» **Text segment**
[95] Groundhog: Addressing The Threat That R Poses To Reproducible Research

R, the free and open source program for statistical computing, poses a substantial threat to the reproducibility of published research. This post explains the problem and introduces a solution.

The Problem: Packages
R itself has some reproducibility problems (see example in this footnote [1]), but the big problem is its packages: the addon scripts that users install to enable R to do things like run meta-analyses, scrape the web, cluster standard errors, format numbers, etc. The problem is that packages are constantly being updated, and sometimes those updates are not backwards compatible. This means that the R code that you write and run today may no longer work in the (near or far) future because one of the packages your code relies on has been updated. But worse, R packages depend on other packages. Your code could break after a package you don't know you are using updates a function you have never even used.

Example: dplyr
The very popular dplyr package is part of the tidyverse empire. It is used by hundreds of other packages, and by perhaps millions of scripts. The dplyr package is used to manipulate data. For example, its distinct() function eliminates rows with duplicate values in a dataset (e.g., with the same ID).

On June 24^th, 2016, the creators of dplyr changed what this distinct() function does by default (I owe this example to Mark Brandt (.htm). Thanks Mark!). Before that date, distinct() would keep all variables in the dataset, but after that date it would only keep the variables you are checking to look for duplicates. The figure below illustrates:

The change probably broke every R script written before June 24, 2016 that relied on the function distinct(). And even scripts that do not use the distinct() function may stop working if they rely on a function from another package that uses distinct().

» **Provided data**
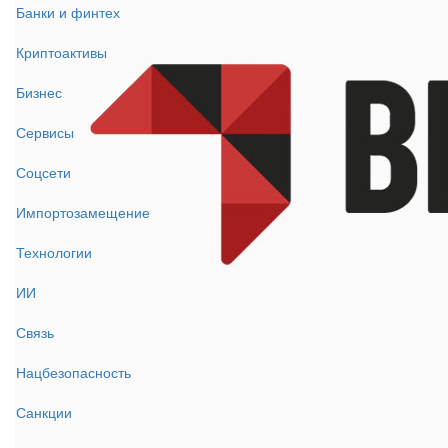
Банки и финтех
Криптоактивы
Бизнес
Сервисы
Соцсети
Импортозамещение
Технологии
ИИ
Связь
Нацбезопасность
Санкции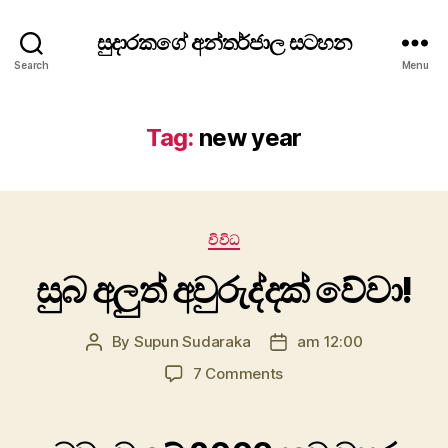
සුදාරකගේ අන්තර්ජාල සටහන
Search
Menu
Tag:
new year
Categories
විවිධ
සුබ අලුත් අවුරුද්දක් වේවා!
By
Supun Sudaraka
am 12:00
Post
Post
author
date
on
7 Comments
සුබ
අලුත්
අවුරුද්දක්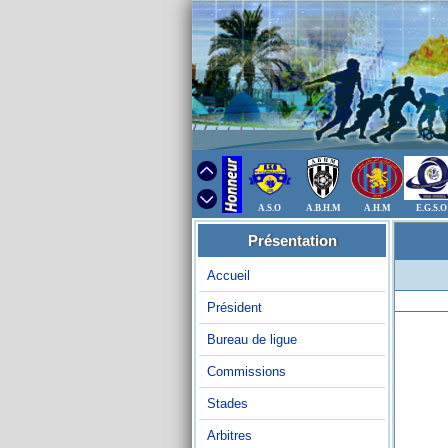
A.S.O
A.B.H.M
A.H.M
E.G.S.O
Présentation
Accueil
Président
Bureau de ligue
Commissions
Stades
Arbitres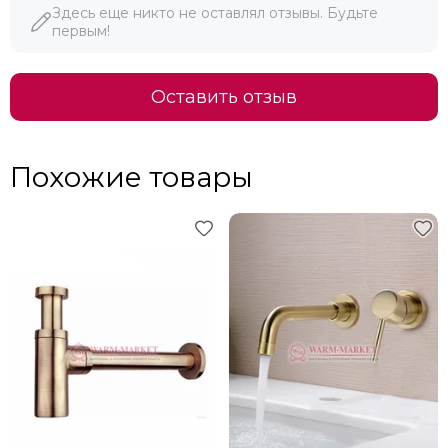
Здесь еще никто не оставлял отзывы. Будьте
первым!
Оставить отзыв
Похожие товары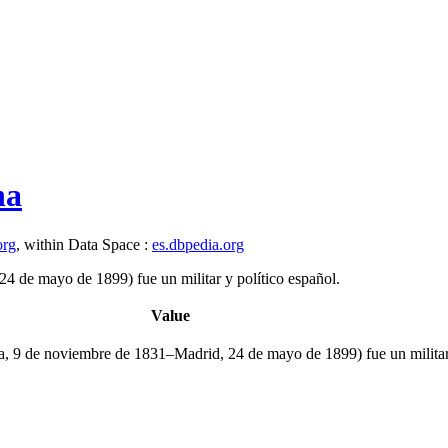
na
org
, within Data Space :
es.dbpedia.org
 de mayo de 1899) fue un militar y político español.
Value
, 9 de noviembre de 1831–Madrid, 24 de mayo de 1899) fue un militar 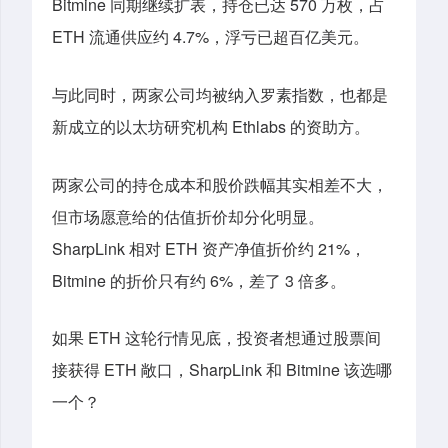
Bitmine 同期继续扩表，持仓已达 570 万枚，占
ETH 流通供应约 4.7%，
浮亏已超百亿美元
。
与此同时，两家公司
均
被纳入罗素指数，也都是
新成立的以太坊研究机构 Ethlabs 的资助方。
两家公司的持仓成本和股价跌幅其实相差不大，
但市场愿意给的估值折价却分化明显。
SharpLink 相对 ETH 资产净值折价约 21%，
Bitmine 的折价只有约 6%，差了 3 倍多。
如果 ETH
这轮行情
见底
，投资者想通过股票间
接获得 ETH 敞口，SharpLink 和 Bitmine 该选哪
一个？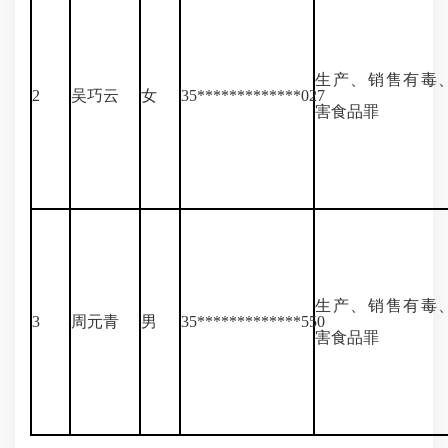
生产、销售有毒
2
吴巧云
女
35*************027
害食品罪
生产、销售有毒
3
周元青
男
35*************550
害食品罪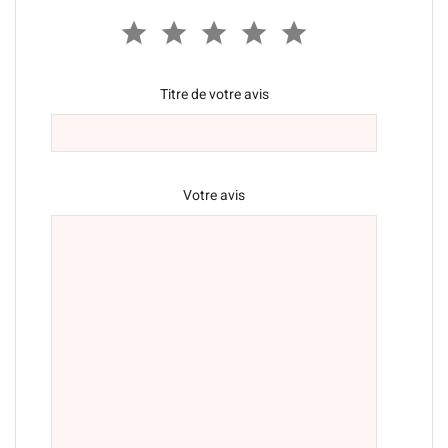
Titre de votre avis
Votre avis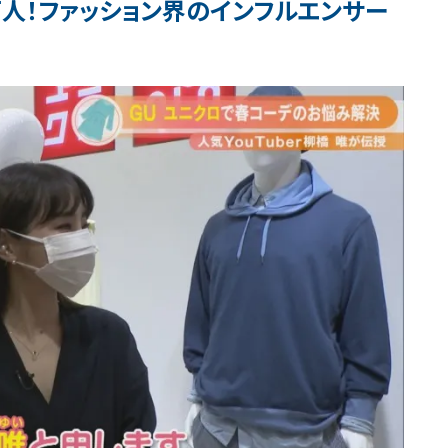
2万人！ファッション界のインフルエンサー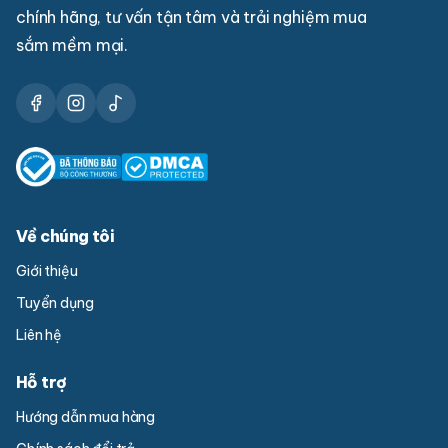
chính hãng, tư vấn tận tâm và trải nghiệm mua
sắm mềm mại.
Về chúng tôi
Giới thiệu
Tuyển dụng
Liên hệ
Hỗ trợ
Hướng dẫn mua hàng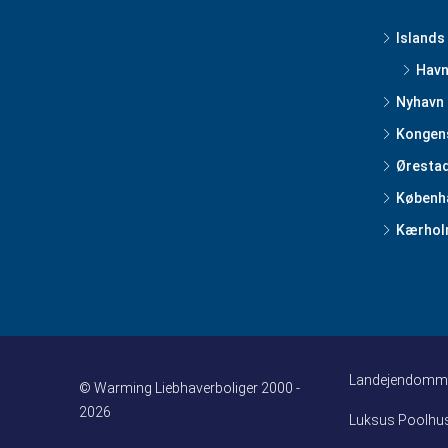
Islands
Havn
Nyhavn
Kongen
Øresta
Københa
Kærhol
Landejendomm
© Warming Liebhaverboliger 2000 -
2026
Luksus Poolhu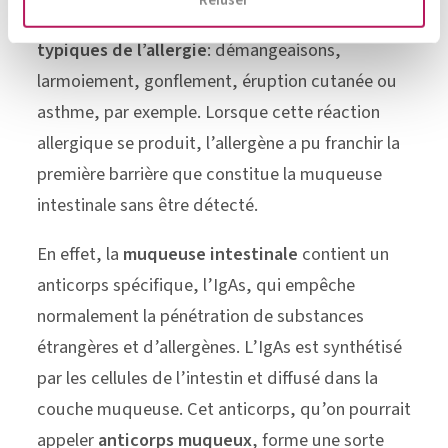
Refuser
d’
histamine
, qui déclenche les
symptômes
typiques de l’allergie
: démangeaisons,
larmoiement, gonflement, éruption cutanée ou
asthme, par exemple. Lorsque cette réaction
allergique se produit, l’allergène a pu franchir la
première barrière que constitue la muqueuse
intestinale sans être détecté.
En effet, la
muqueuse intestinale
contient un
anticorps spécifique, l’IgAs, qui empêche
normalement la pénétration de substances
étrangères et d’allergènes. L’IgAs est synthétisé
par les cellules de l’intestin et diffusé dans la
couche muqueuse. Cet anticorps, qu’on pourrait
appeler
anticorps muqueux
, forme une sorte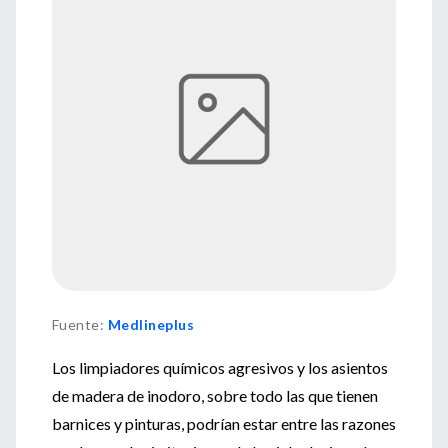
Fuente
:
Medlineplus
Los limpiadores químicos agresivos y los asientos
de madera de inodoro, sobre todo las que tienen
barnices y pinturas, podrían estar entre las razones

» **Questions on the material**
1 - Translate this sentence from the post on R and reproducible research into Spanish: "The dplyr package is used to manipulate data."
2 - Pick up the post on R packages and reproducible research after its last sentence and keep writing it.

» **Solved tasks**
1 - El paquete dplyr se utiliza para manipular datos.

2 -
Packages get updated a lot
For illustration, consider the PNAS paper discussed in Colada[79]. The authors posted their R Code, allowing others to reproduce their results. At least that's the goal. The code relies on 8 packages. The figure below shows how many times those 8 packages, and their 'dependencies,' the packages those packages depend on, have been updated since January 1^st 2019. As of Nov 17th 2020: 123 times.

We don't know the probability that a package update breaks a script; but, as a quick calibration, say it is 1%. The probability that the code for the PNAS paper breaks after 123 changes would be 71% [2]. If the base rate were just 1/1000 per change, then after 123 changes there is a ~12% chance of failure. How confident are you now that this code will run in 5 years?

Solution: groundhog
The solution to R's package problem is a new R package: groundhog.
If the package name seems strange, read this footnote [3].

All you need to do to fix this huge reproducibility problem is, instead of loading packages with the built-in library() command, load them with the groundhog.library() command.

That is it.

The groundhog.library() command takes two values. Like library(), you indicate which package you want to load. In addition, you enter a date. Any date. Groundhog will load the most recent version of that package, on CRAN, on that date. It will also load all dependencies of that package as current on that date.

So instead of this: library('dplyr')

You do this: groundhog.library('dplyr', '2016-06-20')

Now the distinct() function will do on every computer, and 'forever', the exact same thing [4].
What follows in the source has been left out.